S&P also mentioned regulatory leniency as a factor behind the downgrade. Tether is headquartered in El Salvador and supervised by the country’s National Commission of Digital Assets (CNAD), which has far looser requirements for reserve composition compared to major financial jurisdictions. The ratings agency pointed to the ongoing absence of full audits or detailed, independently verified proof-of-reserve disclosures as another core weakness.

Despite the negative rating, S&P acknowledged that roughly 75% of USDt’s backing consists of US Treasurys and short-term instruments viewed as low-risk. Tether disputes the downgrade, and called the report “misleading” by arguing that it ignores key data about the token’s long track record and widespread adoption. 

In a statement, the company explained  that S&P’s analysis fails to account for the scale and macroeconomic importance of digitally native money. CEO Paolo Ardoino criticized traditional ratings frameworks, and argued that legacy methodologies have historically misjudged risk by giving investment-grade ratings to institutions that later collapsed.

The downgrade comes during a transformative year for the stablecoin industry, remembered for new US regulations, growing political interest, and a sector-wide market cap that surged past $300 billion. 

Meanwhile, Tether’s expanding global footprint is also turning heads. The company is now the 17th-largest holder of US Treasurys, with more than $112 billion in short-term government securities, placing it ahead of countries like South Korea and Germany. Tether also amassed 116 tons of gold, a reserve size comparable to those maintained by several central banks.

Glassnode Reveals BTC–USDt Split

Blockchain analytics firm Glassnode also identified a sharp inverse relationship between Bitcoin’s price movements and the flow of USDt to and from exchanges. In an analysis that was shared on Wednesday, Glassnode compared Bitcoin’s price action with USDT exchange net flows dating back to December 2023. The data shows that periods of rising Bitcoin prices almost always align with net outflows of USDt from exchanges, This means that traders are pulling stablecoins off platforms to take profits or hold on-chain.

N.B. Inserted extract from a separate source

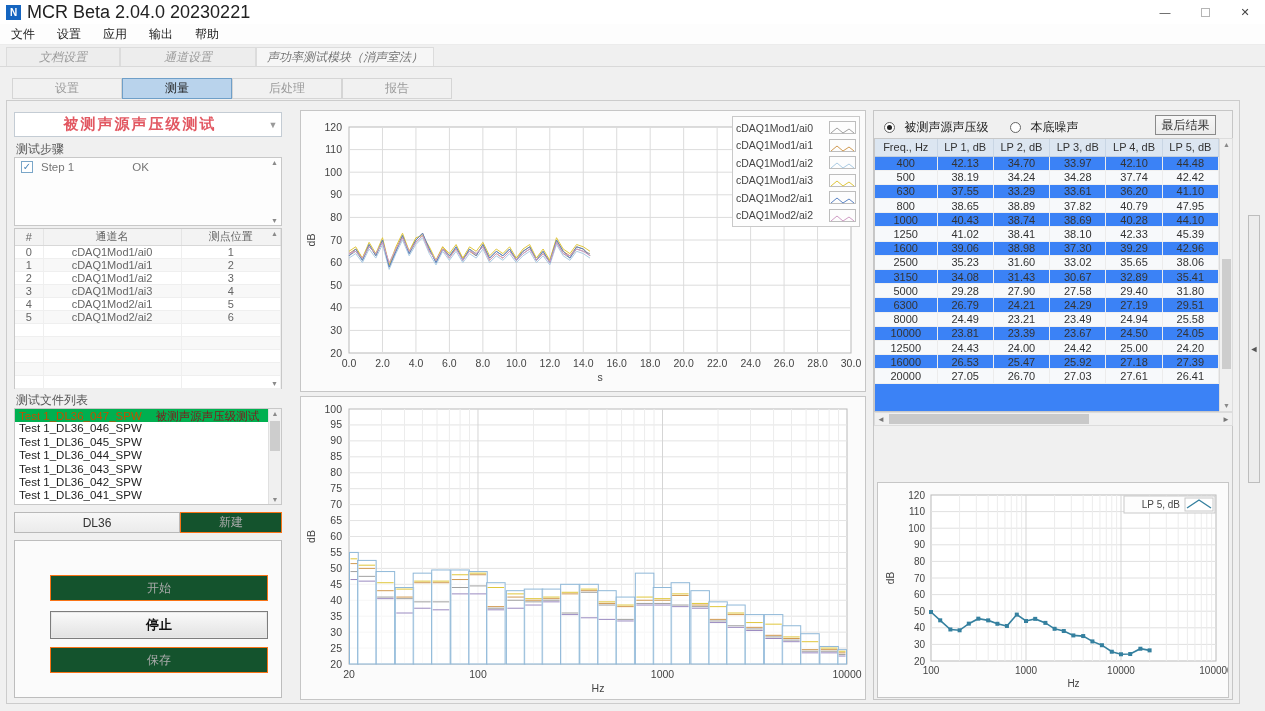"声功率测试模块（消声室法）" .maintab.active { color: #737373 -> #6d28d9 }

Glassnode explained that during highly optimistic market phases, USDT outflows typically spike between $100 million and $200 million per day. This trend intensified in October, when Bitcoin briefly hit a peak of $126,000, pushing 30-day average USDT net outflows above $220 million — a level Glassnode described as a clear profit-taking signal. 

The analytics firm said these outflows have since cooled, which indicates that traders appear to be re-accumulating dry powder for potential new market moves. A separate analysis by Whale Alert earlier this year also revealed a recurring pattern: 

Tether tends to mint new USDt during Bitcoin bull phases and burn tokens during downturns. Bitcoin and USDt are the world’s first- and third-largest cryptocurrencies, with market caps of roughly $1.8 trillion and $184 billion.

The regulatory environment in the United States is also shaping the dynamics between Bitcoin, stablecoins, and institutional participation. In July, the US government passed the GENIUS Act, creating a federal framework for payment stablecoins. Tether CEO Paolo Ardoino confirmed USDt will comply with the new law but later announced plans for an additional stablecoin, USAT, that is designed specifically to meet GENIUS requirements. 

Meanwhile, US federal and state authorities have shown interest in accumulating Bitcoin for strategic purposes. President Donald Trump even signed an executive order in March calling for the creation of a national digital asset reserve, though reports indicate the government has yet to fully implement the plan.